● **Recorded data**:
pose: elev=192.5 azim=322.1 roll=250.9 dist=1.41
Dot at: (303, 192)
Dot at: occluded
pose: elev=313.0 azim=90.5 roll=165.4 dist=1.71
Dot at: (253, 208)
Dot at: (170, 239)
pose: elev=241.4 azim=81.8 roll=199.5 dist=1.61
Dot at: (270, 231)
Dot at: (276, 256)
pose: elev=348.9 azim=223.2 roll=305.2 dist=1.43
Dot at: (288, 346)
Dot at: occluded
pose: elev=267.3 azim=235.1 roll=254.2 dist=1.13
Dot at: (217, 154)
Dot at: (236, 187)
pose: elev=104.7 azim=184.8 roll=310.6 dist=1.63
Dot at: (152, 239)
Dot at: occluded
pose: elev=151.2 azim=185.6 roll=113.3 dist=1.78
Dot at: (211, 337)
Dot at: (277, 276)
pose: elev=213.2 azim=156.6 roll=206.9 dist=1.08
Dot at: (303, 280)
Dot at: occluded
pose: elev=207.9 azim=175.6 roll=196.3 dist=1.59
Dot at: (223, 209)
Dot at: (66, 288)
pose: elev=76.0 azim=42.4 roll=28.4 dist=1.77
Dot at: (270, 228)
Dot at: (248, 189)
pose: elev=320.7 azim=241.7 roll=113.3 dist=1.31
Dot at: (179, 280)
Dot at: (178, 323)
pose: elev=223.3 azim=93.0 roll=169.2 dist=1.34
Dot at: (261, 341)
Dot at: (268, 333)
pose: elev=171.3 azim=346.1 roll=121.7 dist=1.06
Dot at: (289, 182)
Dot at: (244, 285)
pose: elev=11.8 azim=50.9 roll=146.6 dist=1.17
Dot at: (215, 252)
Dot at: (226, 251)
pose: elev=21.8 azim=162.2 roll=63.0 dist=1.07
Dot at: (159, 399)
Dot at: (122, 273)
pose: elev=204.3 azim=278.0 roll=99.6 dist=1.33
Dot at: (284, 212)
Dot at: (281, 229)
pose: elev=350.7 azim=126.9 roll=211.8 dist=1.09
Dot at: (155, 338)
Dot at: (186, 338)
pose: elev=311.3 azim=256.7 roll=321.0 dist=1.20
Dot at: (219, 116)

● **Exercise details**:
Write out every item above word for word, keeping each line unchanged.

● **The completed task**:
pose: elev=192.5 azim=322.1 roll=250.9 dist=1.41
Dot at: (303, 192)
Dot at: occluded
pose: elev=313.0 azim=90.5 roll=165.4 dist=1.71
Dot at: (253, 208)
Dot at: (170, 239)
pose: elev=241.4 azim=81.8 roll=199.5 dist=1.61
Dot at: (270, 231)
Dot at: (276, 256)
pose: elev=348.9 azim=223.2 roll=305.2 dist=1.43
Dot at: (288, 346)
Dot at: occluded
pose: elev=267.3 azim=235.1 roll=254.2 dist=1.13
Dot at: (217, 154)
Dot at: (236, 187)
pose: elev=104.7 azim=184.8 roll=310.6 dist=1.63
Dot at: (152, 239)
Dot at: occluded
pose: elev=151.2 azim=185.6 roll=113.3 dist=1.78
Dot at: (211, 337)
Dot at: (277, 276)
pose: elev=213.2 azim=156.6 roll=206.9 dist=1.08
Dot at: (303, 280)
Dot at: occluded
pose: elev=207.9 azim=175.6 roll=196.3 dist=1.59
Dot at: (223, 209)
Dot at: (66, 288)
pose: elev=76.0 azim=42.4 roll=28.4 dist=1.77
Dot at: (270, 228)
Dot at: (248, 189)
pose: elev=320.7 azim=241.7 roll=113.3 dist=1.31
Dot at: (179, 280)
Dot at: (178, 323)
pose: elev=223.3 azim=93.0 roll=169.2 dist=1.34
Dot at: (261, 341)
Dot at: (268, 333)
pose: elev=171.3 azim=346.1 roll=121.7 dist=1.06
Dot at: (289, 182)
Dot at: (244, 285)
pose: elev=11.8 azim=50.9 roll=146.6 dist=1.17
Dot at: (215, 252)
Dot at: (226, 251)
pose: elev=21.8 azim=162.2 roll=63.0 dist=1.07
Dot at: (159, 399)
Dot at: (122, 273)
pose: elev=204.3 azim=278.0 roll=99.6 dist=1.33
Dot at: (284, 212)
Dot at: (281, 229)
pose: elev=350.7 azim=126.9 roll=211.8 dist=1.09
Dot at: (155, 338)
Dot at: (186, 338)
pose: elev=311.3 azim=256.7 roll=321.0 dist=1.20
Dot at: (219, 116)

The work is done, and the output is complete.